Но вот прошли погромы, горе, страх,
И снова в жизнь врастают человеки.
Долина Рейна – “песен перезвон“,
Здесь тихо так, уютно, лорелейно.
Как позабыть все это, Генрих Гейне?
Как пережить все это, Мендельсон?
Долина Рейна – тихие сады,
Долина Рейна – непрерывный город… .
И вдруг объемлет душу страх и холод:
Зачем мы здесь с тобою – я и ты ?
1997 г. Долина Рейна:
Висбаден – Дюссельдорф. ФРГ.
* * *
НАРОД МОЙ
Сожжённый на кострах средневековья
И в пламени освенцимских печей,
Ты сохранил духовное здоровье,
Презрев обиды и проклятья палачей.
Сменялись страны, шли столетья:
Египет, Вавилон, Германия, Волынь…
Но не кончалось время лихолетья:
Ты помнишь тамариск и липу, и полынь.
А ты, – рассеянный, распятый и убитый,-
С несокрушимой верой в Божий Храм,
С Завета Свитком и молитвой
Идёшь к его распахнутым дверям.
Народ мой, ты живой, как прежде:
Ты победил и смерть, и страх.
Ковчег Завета у тебя в руках
И Щит Давида на твоей одежде.
1997 г. Дуйсбург. ФРГ.
* * *
ДЕНЬ ХОЛОКОСТА
Сюда, где в Судный День мой родич незнакомый
Освенцимскою пылью в землю лёг,
Приехал в поисках неведомого дома…
Как я решился? Как посмел? Как смог?
Вопрос звучит во мне. Звучит и днём и ночью.
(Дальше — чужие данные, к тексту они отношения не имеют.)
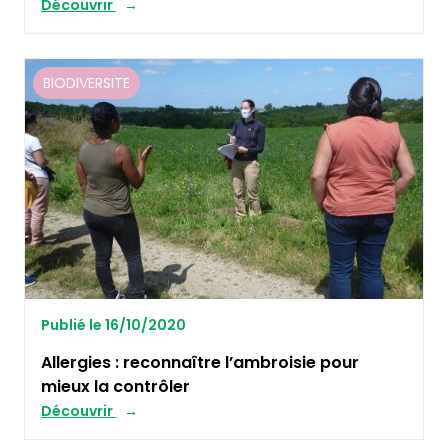
Découvrir
BIODIVERSITE
Publié le 16/10/2020
Allergies : reconnaître l’ambroisie pour
mieux la contrôler
Découvrir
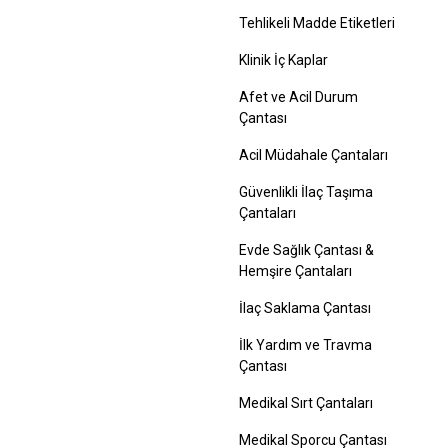
Tehlikeli Madde Etiketleri
Klinik İç Kaplar
Afet ve Acil Durum
Çantası
Acil Müdahale Çantaları
Güvenlikli İlaç Taşıma
Çantaları
Evde Sağlık Çantası &
Hemşire Çantaları
İlaç Saklama Çantası
İlk Yardım ve Travma
Çantası
Medikal Sırt Çantaları
Medikal Sporcu Çantası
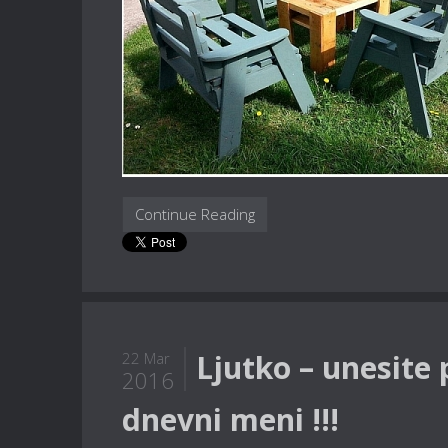
Continue Reading
Ljutko – unesite 
22 Mar
2016
dnevni meni !!!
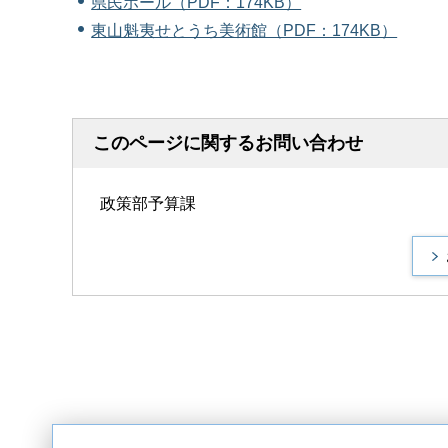
県民ホール（PDF：174KB）
東山魁夷せとうち美術館（PDF：174KB）
このページに関するお問い合わせ
政策部予算課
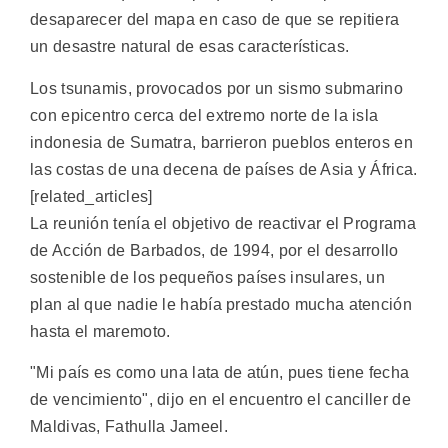
desaparecer del mapa en caso de que se repitiera
un desastre natural de esas características.
Los tsunamis, provocados por un sismo submarino
con epicentro cerca del extremo norte de la isla
indonesia de Sumatra, barrieron pueblos enteros en
las costas de una decena de países de Asia y África.
[related_articles]
La reunión tenía el objetivo de reactivar el Programa
de Acción de Barbados, de 1994, por el desarrollo
sostenible de los pequeños países insulares, un
plan al que nadie le había prestado mucha atención
hasta el maremoto.
"Mi país es como una lata de atún, pues tiene fecha
de vencimiento", dijo en el encuentro el canciller de
Maldivas, Fathulla Jameel.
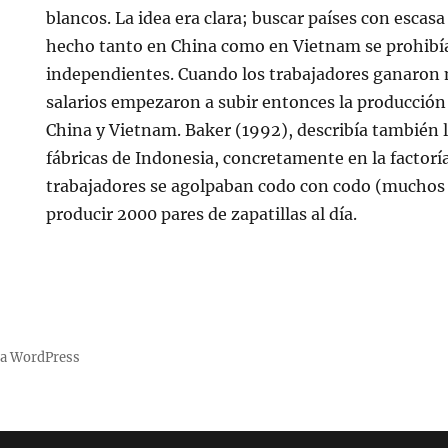
blancos. La idea era clara; buscar países con escasa
hecho tanto en China como en Vietnam se prohibí
independientes. Cuando los trabajadores ganaron 
salarios empezaron a subir entonces la producción 
China y Vietnam. Baker (1992), describía también l
fábricas de Indonesia, concretamente en la factor
trabajadores se agolpaban codo con codo (muchos d
producir 2000 pares de zapatillas al día.
 a WordPress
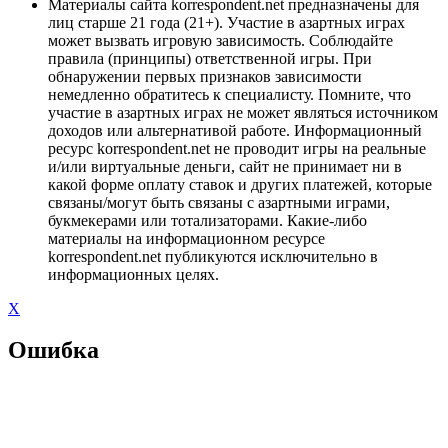
Материалы сайта korrespondent.net предназначены для
лиц старше 21 года (21+). Участие в азартных играх
может вызвать игровую зависимость. Соблюдайте
правила (принципы) ответственной игры. При
обнаружении первых признаков зависимости
немедленно обратитесь к специалисту. Помните, что
участие в азартных играх не может являться источником
доходов или альтернативой работе. Информационный
ресурс korrespondent.net не проводит игры на реальные
и/или виртуальные деньги, сайт не принимает ни в
какой форме оплату ставок и других платежей, которые
связаны/могут быть связаны с азартными играми,
букмекерами или тотализаторами. Какие-либо
материалы на информационном ресурсе
korrespondent.net публикуются исключительно в
информационных целях.
X
Ошибка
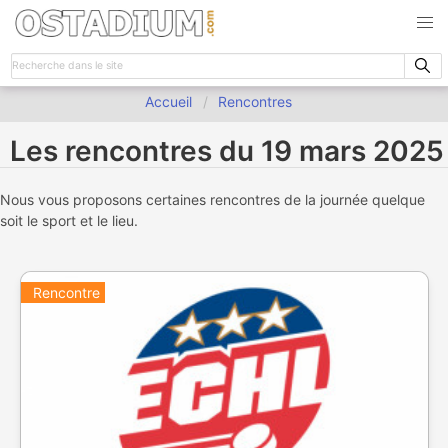
Accueil
Rencontres
Les rencontres du 19 mars 2025
Nous vous proposons certaines rencontres de la journée quelque
soit le sport et le lieu.
Rencontre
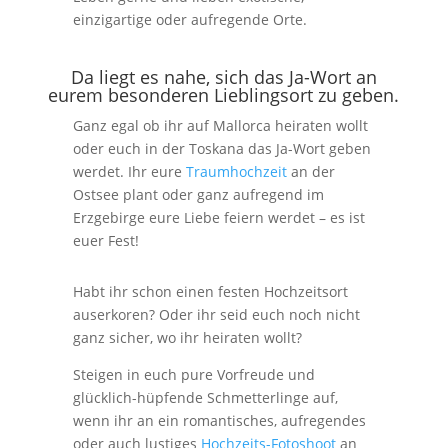
einzigartige oder aufregende Orte.
Da liegt es nahe, sich das Ja-Wort an
eurem besonderen Lieblingsort zu geben.
Ganz egal ob ihr auf Mallorca heiraten wollt
oder euch in der Toskana das Ja-Wort geben
werdet. Ihr eure
Traumhochzeit
an der
Ostsee plant oder ganz aufregend im
Erzgebirge eure Liebe feiern werdet – es ist
euer Fest!
Habt ihr schon einen festen Hochzeitsort
auserkoren? Oder ihr seid euch noch nicht
ganz sicher, wo ihr heiraten wollt?
Steigen in euch pure Vorfreude und
glücklich-hüpfende Schmetterlinge auf,
wenn ihr an ein romantisches, aufregendes
oder auch lustiges
Hochzeits-Fotoshoot
an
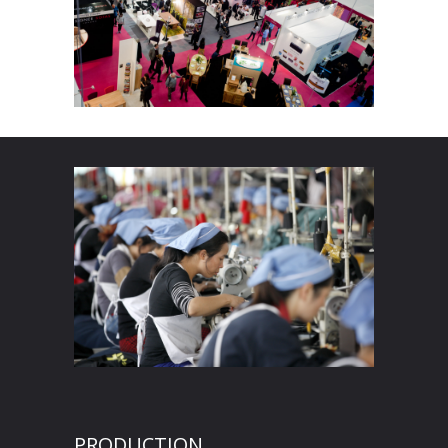
PRODUCTION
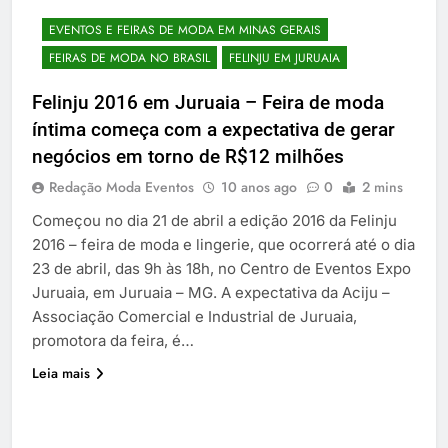
EVENTOS E FEIRAS DE MODA EM MINAS GERAIS
FEIRAS DE MODA NO BRASIL
FELINJU EM JURUAIA
Felinju 2016 em Juruaia – Feira de moda
íntima começa com a expectativa de gerar
negócios em torno de R$12 milhões
Redação Moda Eventos
10 anos ago
0
2 mins
Começou no dia 21 de abril a edição 2016 da Felinju
2016 – feira de moda e lingerie, que ocorrerá até o dia
23 de abril, das 9h às 18h, no Centro de Eventos Expo
Juruaia, em Juruaia – MG. A expectativa da Aciju –
Associação Comercial e Industrial de Juruaia,
promotora da feira, é…
Leia mais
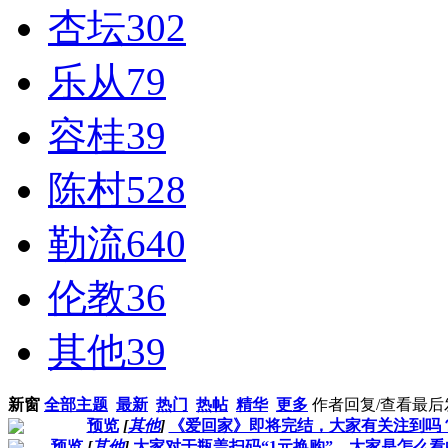
杏坛
302
乐从
79
容桂
39
陈村
528
勒流
640
伦教
36
其他
39
新窗
全部主题
最新
热门
热帖
精华
更多
作者
回复/查看
最后
预览
[
其他
]
《爱回家》即将完结，大家有关注到吗
预览
[
其他
]
大家对于瓶盖扫码“1元换购”，大家是怎么看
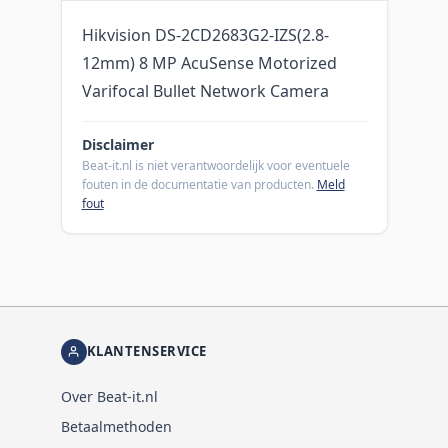
Hikvision DS-2CD2683G2-IZS(2.8-
12mm) 8 MP AcuSense Motorized
Varifocal Bullet Network Camera
Disclaimer
Beat-it.nl is niet verantwoordelijk voor eventuele
fouten in de documentatie van producten.
Meld
fout
KLANTENSERVICE
Over Beat-it.nl
Betaalmethoden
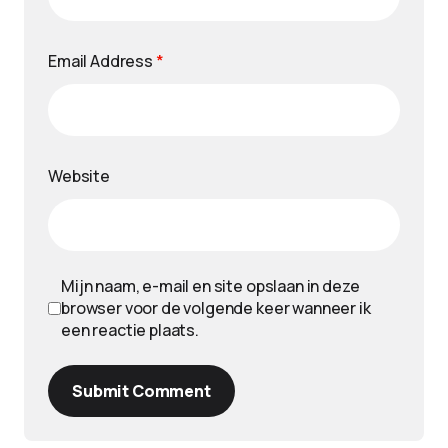
Email Address
*
Website
Mijn naam, e-mail en site opslaan in deze
browser voor de volgende keer wanneer ik
een reactie plaats.
Submit Comment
Он спать, он жить мне не дает.
Жить без ответа не хватает мочи.
Ответ же мучает и жжёт.
А там, где был я прежде, – запустенье.
И злоба чёрная, и горький быт.
Ты тоже там не свой. И каждое мгновенье
Тебе об этом говорит.
Вопросы, горькие вопросы…
Ответов нет. Иль их не хочешь ты.
Жизнь тает, как дымок от папиросы,
В смятенье повседневной суеты.
1998. Дуйсбург. ФРГ.
* * *
АННА И РОЗА
Памяти Анны Франк
и Розы Ауслендер
Маленькая девочка
в чёрном Амстердаме,
Женщина, опущенная
в черновицкий мрак
Что объединяет Вас,
что сближает с нами?
Ужас пережитого,
вековечный страх.
Жизнь ещё не начата,
жизнь ещё не прожита.
Что-то с нами сбудется,
что нас ждёт потом?
Жизнь еще не начата,
но уже растоптана
Горькою судьбою,
вражьим сапогом.
Ты осталась девочкой,
ты осталась жертвою
ты осталась символом
в памяти людей.
Мне иное выпало,
мне иное дадено,
мне скитаться мёртвою
средь живых огней.
Девочка и женщина –
– обе мы из прошлого,
Обе мы взываем
к памяти людей
То, что не сказала ты,
мне сказать завещано.
Поручил сказать мне
век наш – лиходей.
Девочка и женщина,-
судьбы очень схожи,
Судьбы очень розны, –
– жизнь так подвела.
Но сквозь страх и ужас, –
– это воля божья, –
Маленькая Анна
Розой проросла.
1998. Дуйсбург. ФРГ
* * *
МИРЫ РОЗЫ АУСЛЕНДЕР
Я погружаюсь в мир её стихов,
В мир страшных образов и горьких испытаний,
В мир боли, ужаса, страданий…
Ну что поделаешь, – ведь мир её таков.
Я погружаюсь в мир её стихов,
В мир сломанных судеб, теней и мрака,
В мир горьких символов и знаков зодиака…
Ну что поделаешь, – коль мир её таков.
Я погружаюсь в мир её стихов,
В мир предвоенных грёз, послевоенных бдений,
В мир трудных слов, страданий и борений…
Ну что поделаешь, – ведь мир её таков.
Я погружаюсь в мир её стихов,
В мир образов и Босха, и Шагала,
В мир века, с коим жизнь её совпала.
Ну что поделаешь, – и наш ведь мир таков
Я погружаюсь в мир её стихов,
В мир женщины, сим веком опалённой.
Стою пред образом её, – коленопреклоненный.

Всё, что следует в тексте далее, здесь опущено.